When she was a little girl in India, Linno lost her right hand in an accident with fireworks. Ever since, she has been ashamed, dropping out of school and becoming the caretaker for her grandmother. The only thing that she treasures is her art, as she trains her left hand to create the beautiful pictures which were so effortless with her right. Her little sister Anju is incredibly intelligent. When Anju applies for a scholarship to study for a year in New York City, this is perceived as the opportunity to get her family out of India and to the US. Anju must succeed. When confronted with evidence of her own awkwardness and lack of originality during her interview, Anju decides to claim Linno’s pictures as her own and wins the scholarship on the basis of her sister’s talent. In New York City, Anju is haunted by her lies and by a friend of the mother who killed herself so many years ago. When she can no longer hide, Anju must confront the difficulties she’s created for herself and find out what really matters to her.
I really loved this book. My favorite part was how well the characters were drawn. Linno in particular was my favorite. She grows amazingly over the course of the novel, from the injured, mocked little girl into an amazing young woman fully capable of using her talents and getting what she’s dreamed. She confronts the evils of her own past and makes her own choices rather than getting married to another semi-disabled person and hiding in borrowed wealth.
Anju, while less appealing because of her pathological lies, is also a completely believable character. She’s forced to confront some hard truths in this book about who she is and what she is doing; she falls from the top of the world into its nasty underworld and honestly, it feels like she really learns that things aren’t going to be given to her and that grades aren’t all that matter in the world. People throughout the novel are set to use Anju for their own personal gain, to take her story and make it their own; by the end of the novel Anju has decided to take control of her story for herself. The other, less central characters are also fascinating, like Melvin and Bird and Gracie, Linno and Anju’s deceased mother.

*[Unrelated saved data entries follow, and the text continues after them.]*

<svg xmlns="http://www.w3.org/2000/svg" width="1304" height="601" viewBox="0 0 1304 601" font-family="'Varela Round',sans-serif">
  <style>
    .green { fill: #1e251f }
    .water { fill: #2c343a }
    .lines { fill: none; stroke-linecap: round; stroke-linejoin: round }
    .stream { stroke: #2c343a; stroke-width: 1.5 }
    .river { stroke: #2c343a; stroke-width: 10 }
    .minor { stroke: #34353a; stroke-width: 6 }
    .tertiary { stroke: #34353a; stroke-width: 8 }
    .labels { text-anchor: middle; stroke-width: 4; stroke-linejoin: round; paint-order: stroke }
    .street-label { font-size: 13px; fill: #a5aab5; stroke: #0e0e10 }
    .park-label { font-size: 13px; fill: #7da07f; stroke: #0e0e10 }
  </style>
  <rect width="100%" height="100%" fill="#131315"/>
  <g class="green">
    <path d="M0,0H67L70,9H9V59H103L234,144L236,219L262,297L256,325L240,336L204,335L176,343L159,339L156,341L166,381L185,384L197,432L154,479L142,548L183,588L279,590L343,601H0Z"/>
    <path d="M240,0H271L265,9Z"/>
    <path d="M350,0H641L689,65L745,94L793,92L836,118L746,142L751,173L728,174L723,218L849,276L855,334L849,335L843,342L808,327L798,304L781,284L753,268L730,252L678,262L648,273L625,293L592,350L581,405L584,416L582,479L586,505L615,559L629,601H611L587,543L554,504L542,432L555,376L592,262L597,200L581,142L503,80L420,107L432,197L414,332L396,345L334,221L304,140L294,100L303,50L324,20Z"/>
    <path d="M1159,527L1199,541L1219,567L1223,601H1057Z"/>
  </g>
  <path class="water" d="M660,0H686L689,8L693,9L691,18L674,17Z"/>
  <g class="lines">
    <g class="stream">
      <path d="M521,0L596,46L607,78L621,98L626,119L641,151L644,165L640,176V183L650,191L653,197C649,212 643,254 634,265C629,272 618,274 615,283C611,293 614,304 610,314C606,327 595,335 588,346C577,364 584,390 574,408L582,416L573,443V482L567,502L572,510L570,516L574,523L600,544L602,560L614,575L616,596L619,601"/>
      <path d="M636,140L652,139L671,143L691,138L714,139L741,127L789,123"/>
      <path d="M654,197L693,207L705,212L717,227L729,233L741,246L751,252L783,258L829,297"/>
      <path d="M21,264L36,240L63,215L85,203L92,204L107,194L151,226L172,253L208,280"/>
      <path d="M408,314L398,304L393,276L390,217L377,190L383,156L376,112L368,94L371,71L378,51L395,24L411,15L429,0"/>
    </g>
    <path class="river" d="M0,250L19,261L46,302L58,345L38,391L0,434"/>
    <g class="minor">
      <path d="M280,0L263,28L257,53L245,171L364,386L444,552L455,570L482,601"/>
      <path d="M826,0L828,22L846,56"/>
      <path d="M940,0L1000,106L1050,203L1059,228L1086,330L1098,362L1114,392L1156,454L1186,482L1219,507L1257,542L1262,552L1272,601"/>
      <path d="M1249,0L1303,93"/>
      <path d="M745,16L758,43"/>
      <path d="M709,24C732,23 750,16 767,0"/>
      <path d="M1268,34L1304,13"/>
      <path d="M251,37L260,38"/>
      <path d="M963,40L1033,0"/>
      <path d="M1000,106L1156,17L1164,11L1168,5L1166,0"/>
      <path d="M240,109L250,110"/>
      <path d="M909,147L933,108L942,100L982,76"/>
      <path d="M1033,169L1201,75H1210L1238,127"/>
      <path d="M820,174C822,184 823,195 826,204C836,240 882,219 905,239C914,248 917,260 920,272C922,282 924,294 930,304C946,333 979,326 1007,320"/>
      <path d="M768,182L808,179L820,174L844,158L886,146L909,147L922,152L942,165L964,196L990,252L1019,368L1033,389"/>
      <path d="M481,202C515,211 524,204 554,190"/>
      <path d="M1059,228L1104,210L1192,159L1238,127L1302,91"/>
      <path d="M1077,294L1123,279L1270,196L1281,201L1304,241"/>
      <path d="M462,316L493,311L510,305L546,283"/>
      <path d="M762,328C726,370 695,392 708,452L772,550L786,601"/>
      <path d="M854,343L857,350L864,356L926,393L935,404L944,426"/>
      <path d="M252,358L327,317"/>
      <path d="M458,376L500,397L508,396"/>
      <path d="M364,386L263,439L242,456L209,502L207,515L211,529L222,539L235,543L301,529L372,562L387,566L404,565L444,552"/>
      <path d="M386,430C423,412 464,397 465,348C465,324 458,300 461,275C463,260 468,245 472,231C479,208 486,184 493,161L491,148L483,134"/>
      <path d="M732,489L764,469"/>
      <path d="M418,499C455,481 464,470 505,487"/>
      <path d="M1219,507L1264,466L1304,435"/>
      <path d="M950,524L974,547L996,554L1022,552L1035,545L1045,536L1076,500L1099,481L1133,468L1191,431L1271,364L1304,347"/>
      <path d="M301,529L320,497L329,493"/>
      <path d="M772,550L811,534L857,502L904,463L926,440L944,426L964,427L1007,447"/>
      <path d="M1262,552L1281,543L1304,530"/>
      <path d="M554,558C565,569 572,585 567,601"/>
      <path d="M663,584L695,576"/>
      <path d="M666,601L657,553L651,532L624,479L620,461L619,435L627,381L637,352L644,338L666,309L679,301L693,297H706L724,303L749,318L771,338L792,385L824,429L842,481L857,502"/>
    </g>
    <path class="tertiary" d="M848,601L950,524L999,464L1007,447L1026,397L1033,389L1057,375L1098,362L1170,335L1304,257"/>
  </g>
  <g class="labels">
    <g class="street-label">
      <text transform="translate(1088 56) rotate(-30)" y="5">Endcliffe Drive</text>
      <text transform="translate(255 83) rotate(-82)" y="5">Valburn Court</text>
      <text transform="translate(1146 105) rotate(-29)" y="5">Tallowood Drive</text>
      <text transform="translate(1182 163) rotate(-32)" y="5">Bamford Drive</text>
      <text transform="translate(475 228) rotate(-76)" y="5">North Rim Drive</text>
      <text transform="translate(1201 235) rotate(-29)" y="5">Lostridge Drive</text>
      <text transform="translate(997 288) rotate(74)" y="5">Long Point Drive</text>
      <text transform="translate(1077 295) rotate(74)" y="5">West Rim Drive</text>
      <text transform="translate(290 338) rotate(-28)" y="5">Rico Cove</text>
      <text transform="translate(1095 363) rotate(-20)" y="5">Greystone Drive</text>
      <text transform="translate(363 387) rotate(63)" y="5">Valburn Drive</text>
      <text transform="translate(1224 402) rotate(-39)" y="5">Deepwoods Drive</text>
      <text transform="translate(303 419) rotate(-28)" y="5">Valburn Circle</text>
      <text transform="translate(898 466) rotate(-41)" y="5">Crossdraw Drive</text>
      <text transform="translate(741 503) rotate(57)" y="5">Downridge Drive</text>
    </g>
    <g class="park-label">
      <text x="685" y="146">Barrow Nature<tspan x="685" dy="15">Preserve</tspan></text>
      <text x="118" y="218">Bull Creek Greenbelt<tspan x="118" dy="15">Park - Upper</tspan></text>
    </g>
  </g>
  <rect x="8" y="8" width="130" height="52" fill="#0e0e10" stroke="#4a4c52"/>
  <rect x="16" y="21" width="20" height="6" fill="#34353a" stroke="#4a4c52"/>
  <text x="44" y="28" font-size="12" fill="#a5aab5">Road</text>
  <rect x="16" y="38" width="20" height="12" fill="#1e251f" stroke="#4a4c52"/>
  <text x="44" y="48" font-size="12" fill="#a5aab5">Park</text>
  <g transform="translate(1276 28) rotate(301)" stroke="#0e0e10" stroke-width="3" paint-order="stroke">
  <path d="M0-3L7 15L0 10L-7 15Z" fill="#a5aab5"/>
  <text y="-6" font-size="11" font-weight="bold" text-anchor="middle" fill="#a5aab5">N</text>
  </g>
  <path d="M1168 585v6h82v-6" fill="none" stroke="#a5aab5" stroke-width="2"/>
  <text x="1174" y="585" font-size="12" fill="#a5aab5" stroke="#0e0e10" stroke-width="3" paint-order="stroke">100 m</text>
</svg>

The multi-culturalism in this novel was similarly interesting to me. I think one of the scenes that captures this best is when Linno has to make an invitation for a woman who does not want an authentic Asian design but rather one that reflects what she has seen on TV and in films. Linno has to struggle with her own knowledge of cultures and the way that they are perceived by outsiders, which I found to be a very interesting contrast. Anju experiences similar problems through her relationship with her host mother, a famous TV personality who while intent on enlightening people about Indian problems, has a worldview which doesn’t match up at all with the India that Anju was born and lived in. This always makes me wonder how different actual cultures are from the packaged versions presented on TV, in movies, and to tourists on visits. I’m not sure how accurate a picture books can give me, but I would hope that they push the boundaries a bit.
All in all, this is a great book. There are many layers to it but overall, it’s an engaging story. I grew to care about the characters and wished for them to succeed. I was sorry to let them go at the end of the novel, but I’ve been left with quite a bit to think about. This is readable literary fiction at its best. I completely recommend it.
Interesting aside: Did you know that Indian trains have open toilets and while traveling, the waste just falls onto the ground and whoever is unlucky enough to be standing underneath? I did not, but it’s in this book and I heard it on TV in the same week, so I went and looked it up. It’s true for some trains at least.